What needs to be done
Scan the entries below for the word "amended". Copy out every line in which it occurs.

Entries shown

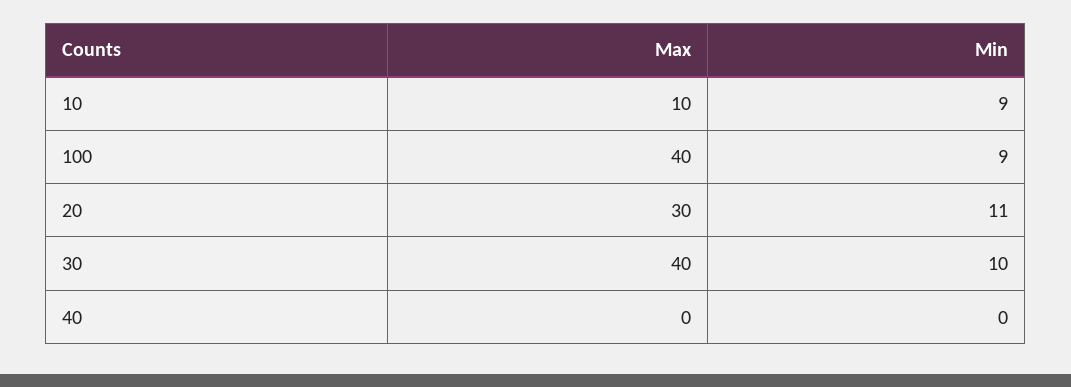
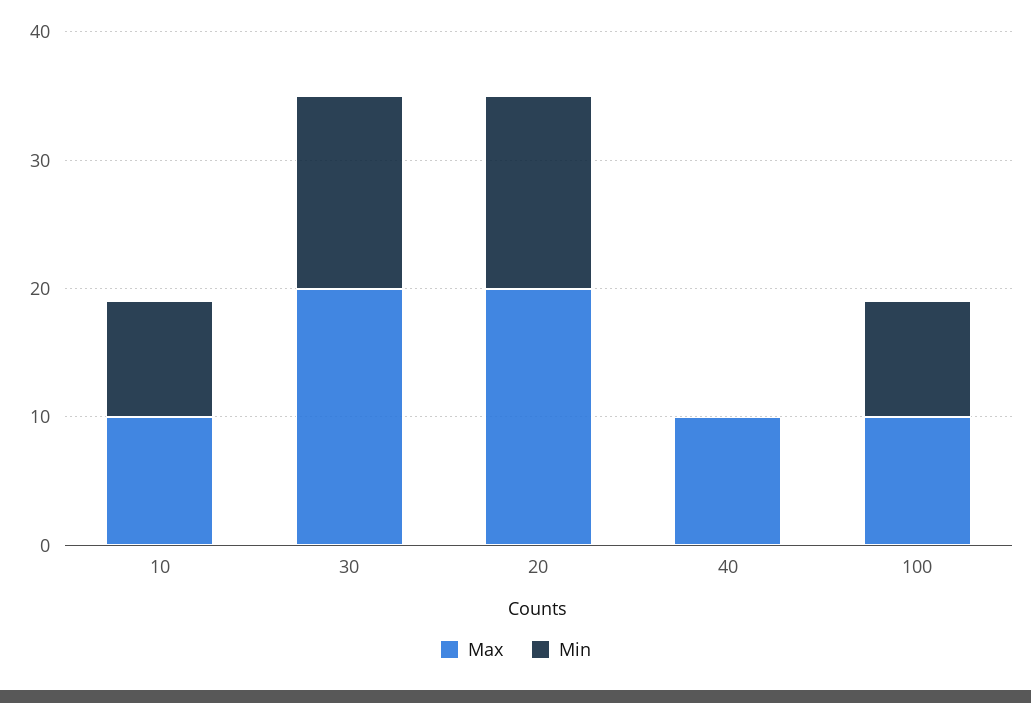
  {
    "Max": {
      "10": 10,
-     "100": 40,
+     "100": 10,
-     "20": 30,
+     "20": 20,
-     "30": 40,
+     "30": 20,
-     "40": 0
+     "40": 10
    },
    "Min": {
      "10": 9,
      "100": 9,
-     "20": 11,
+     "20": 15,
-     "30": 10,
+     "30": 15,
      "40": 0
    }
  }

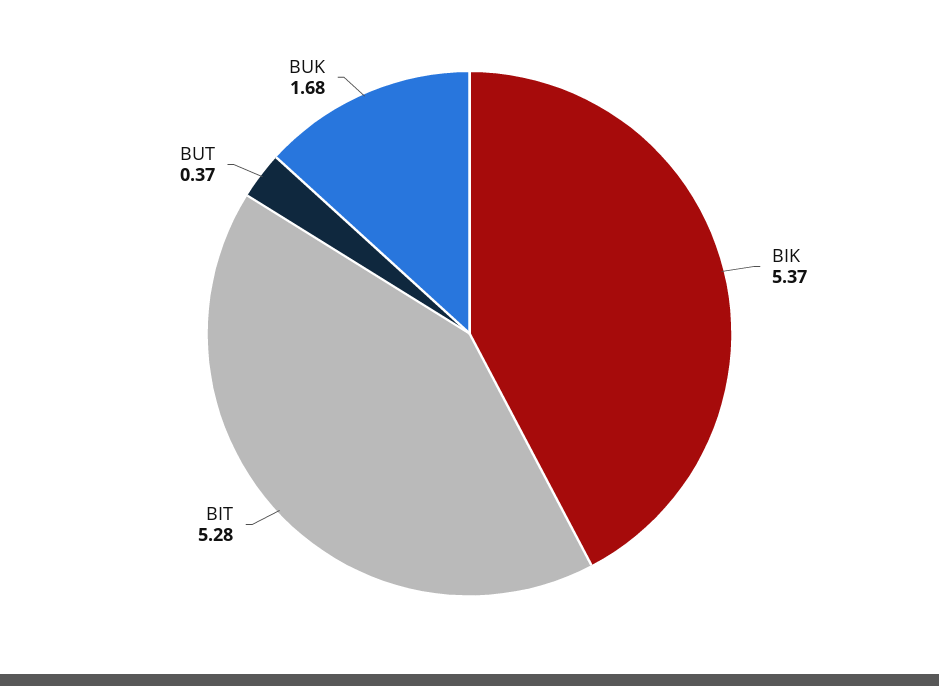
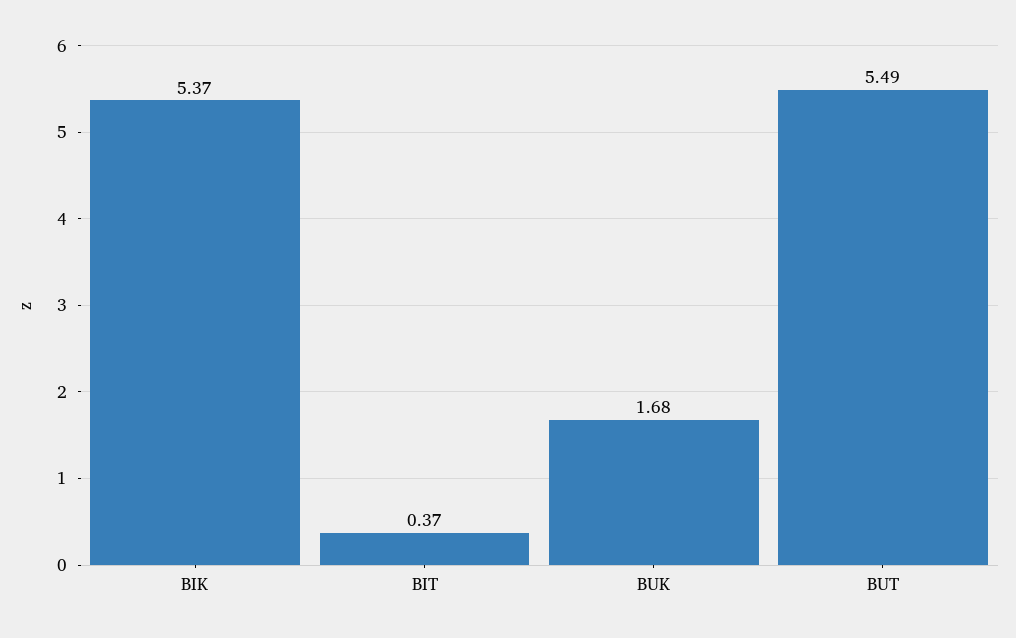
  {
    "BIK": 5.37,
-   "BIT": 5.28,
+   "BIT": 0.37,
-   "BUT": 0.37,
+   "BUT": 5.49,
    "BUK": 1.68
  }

---

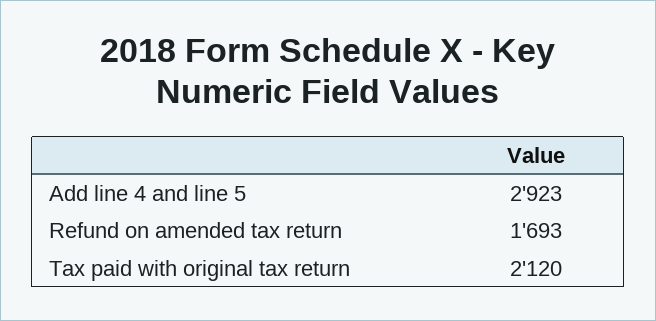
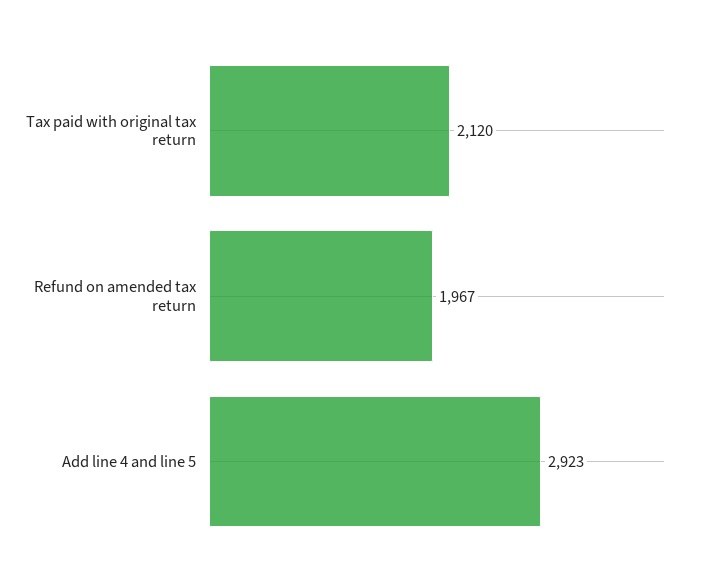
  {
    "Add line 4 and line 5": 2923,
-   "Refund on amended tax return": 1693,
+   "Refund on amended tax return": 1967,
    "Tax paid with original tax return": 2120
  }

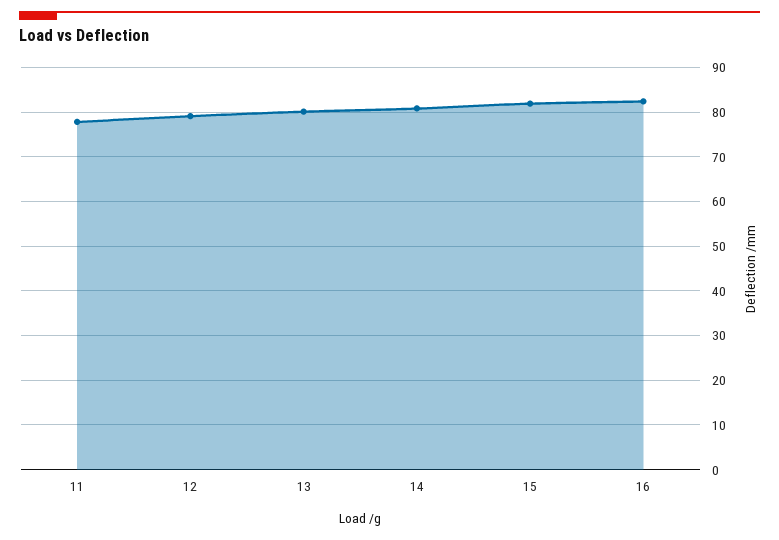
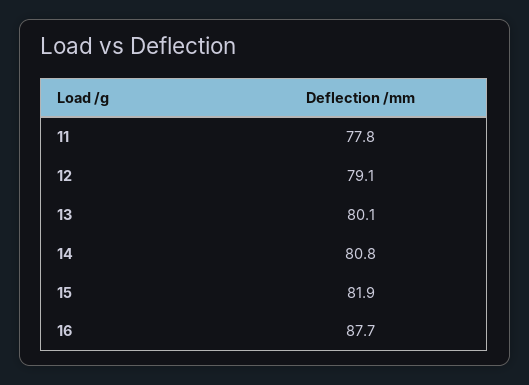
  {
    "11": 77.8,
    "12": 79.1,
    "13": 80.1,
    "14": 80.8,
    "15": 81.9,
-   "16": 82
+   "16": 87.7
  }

Response to the task
-   "Refund on amended tax return": 1693,
+   "Refund on amended tax return": 1967,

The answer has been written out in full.